Faced with this unresolved migration crisis, the diocesan bishops participating in the meeting expressed their position to the administration of the President and to the Congress of the United States of America. Specifically, we urged the search for:

  • humanitarian and fair reception for migrants in the United States,

  • the reasonable opportunity to identify ways to legalize their stay,

  • particularly guarantee mobility and protection for children and adolescents, and

  • protection of family unity.

As previously expressed in the same spirit in the letter issued by the House of Bishops of the Episcopal Church gathered in Phoenix in 2010:

  1. We exhort the authorities of the United States to keep in mind that God has always commanded us to love the stranger: “The stranger who sojourns with you shall be to you as the native among you, and you shall love him as yourself; for you were strangers in the land of Egypt: I am the Lord your God.” (Leviticus 19:34).

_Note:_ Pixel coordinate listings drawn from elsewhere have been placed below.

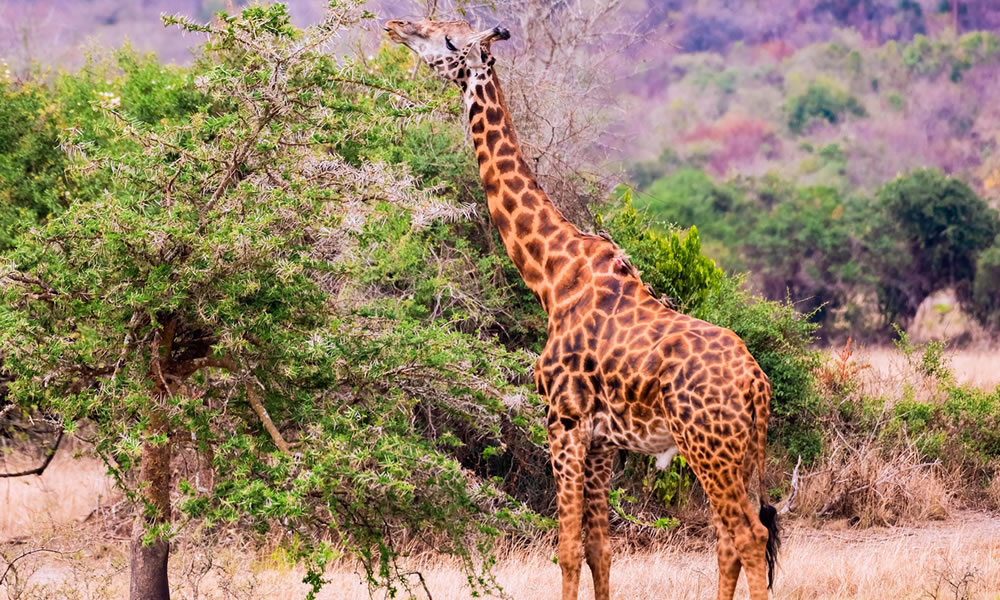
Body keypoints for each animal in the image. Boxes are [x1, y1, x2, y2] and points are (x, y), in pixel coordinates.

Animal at [384, 18, 780, 600]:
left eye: (451, 41)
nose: (395, 25)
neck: (552, 275)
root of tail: (757, 385)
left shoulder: (563, 420)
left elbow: (567, 548)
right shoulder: (603, 440)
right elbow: (600, 548)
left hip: (709, 446)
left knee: (749, 535)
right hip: (740, 453)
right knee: (731, 538)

  2. We pray that the Holy Spirit will touch the hearts and minds of the authorities of the United States of America, so that they understand that migration is to the benefit of everyone.

  3. We do not accept the re-victimization of these migrants, who in principle are good people and many have been victims of death threats, of harsh conditions of economic and social vulnerability, while others have been victims of violence from both gangs and agents of the State of their countries of origin.

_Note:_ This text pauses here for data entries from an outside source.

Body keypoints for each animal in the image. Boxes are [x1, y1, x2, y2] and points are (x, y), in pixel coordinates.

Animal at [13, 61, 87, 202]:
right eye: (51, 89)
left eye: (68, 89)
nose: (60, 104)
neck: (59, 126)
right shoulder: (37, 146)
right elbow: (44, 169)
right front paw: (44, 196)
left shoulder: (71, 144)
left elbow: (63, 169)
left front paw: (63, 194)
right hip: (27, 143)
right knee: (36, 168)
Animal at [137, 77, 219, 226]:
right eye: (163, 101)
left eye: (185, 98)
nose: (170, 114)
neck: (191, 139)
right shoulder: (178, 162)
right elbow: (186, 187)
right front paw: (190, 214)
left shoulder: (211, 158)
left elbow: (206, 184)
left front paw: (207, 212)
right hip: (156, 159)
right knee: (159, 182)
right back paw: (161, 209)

  4. We denounce that ending the adopted migration programs, without a possible alternative solution, violates human dignity and human rights, is discriminatory and racist.

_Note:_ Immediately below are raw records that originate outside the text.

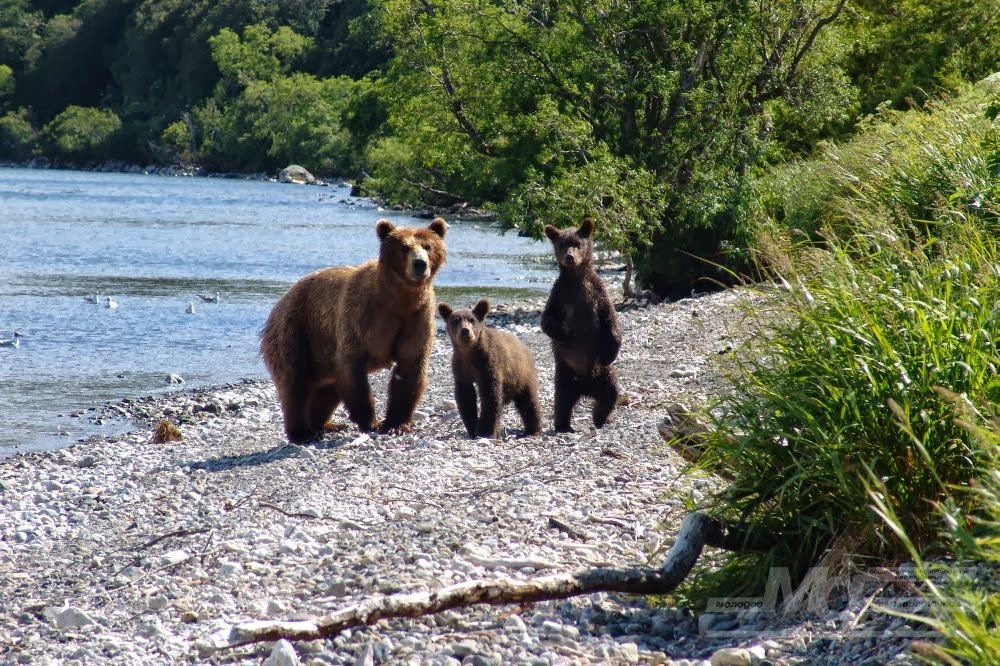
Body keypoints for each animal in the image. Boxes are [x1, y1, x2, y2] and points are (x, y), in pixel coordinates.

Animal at [260, 218, 448, 440]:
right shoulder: (362, 317)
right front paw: (371, 421)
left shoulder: (416, 316)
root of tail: (281, 300)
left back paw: (326, 425)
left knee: (325, 389)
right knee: (295, 381)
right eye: (404, 247)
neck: (397, 301)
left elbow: (410, 368)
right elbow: (352, 370)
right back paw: (301, 432)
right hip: (296, 330)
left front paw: (396, 424)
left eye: (428, 246)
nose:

  5. We absolutely reject the manipulative assertions of certain politicians pointing to migrants as criminals based solely on their irregular migration status and their belonging to other cultures and races.

  6. We ask the political authorities of the United States to refrain from expelling the migrants, since this act would be an affront against God, our churches and divine creation.

  7. We give thanks to, and join the struggle of, the Episcopal churches of the United States and other denominations as well as groups of people who defend the human rights of migrants. We invite you to continue working together on regional and interprovincial projects to help resolve the migration crisis.

  8. We recognize the support, solidarity and sensitivity of the people of the United States, who have made space in their hearts and consciences for migrants. To these noble and humane people belong the faithful of churches, legislators, senators and politicians sincerely concerned that this situation be regularized, seeking peace and social harmony.

  9. We urge our political authorities in Central America, Belize and Mexico to coordinate and work on decent and humane proposals in favor of migrants and then present them in a negotiating dialogue with the United States’ authorities.

  10. We demand the political authorities of our countries, regions and the United States, to work together to promote structural changes in their respective countries so that there are conditions of employment, health, education, security, housing, basic services and other conditions so that people abandon the idea of emigrating.

  11. In the face of the migration crisis, the united voices of the bishops in this meeting remind all political authorities that it does not matter what was done incorrectly in the past or what was omitted to be done, but how beautiful we can build together hereinafter, cultivating in the present a fraternal dialogue, respectful and dignified among all, to attend to the migratory victims.

  12. We must all remember that no one is a migrant, because although we come from one place and go to another, we are always within God’s creation. He has made us stewards of creation so that we live together in harmony, freedom, and with equality for mobility, equity and responsibility.

Finally, we express to our sister and brother migrants: we will continue working for you and we commit ourselves to work in pastoral care for migrants at the local, regional and interprovincial levels.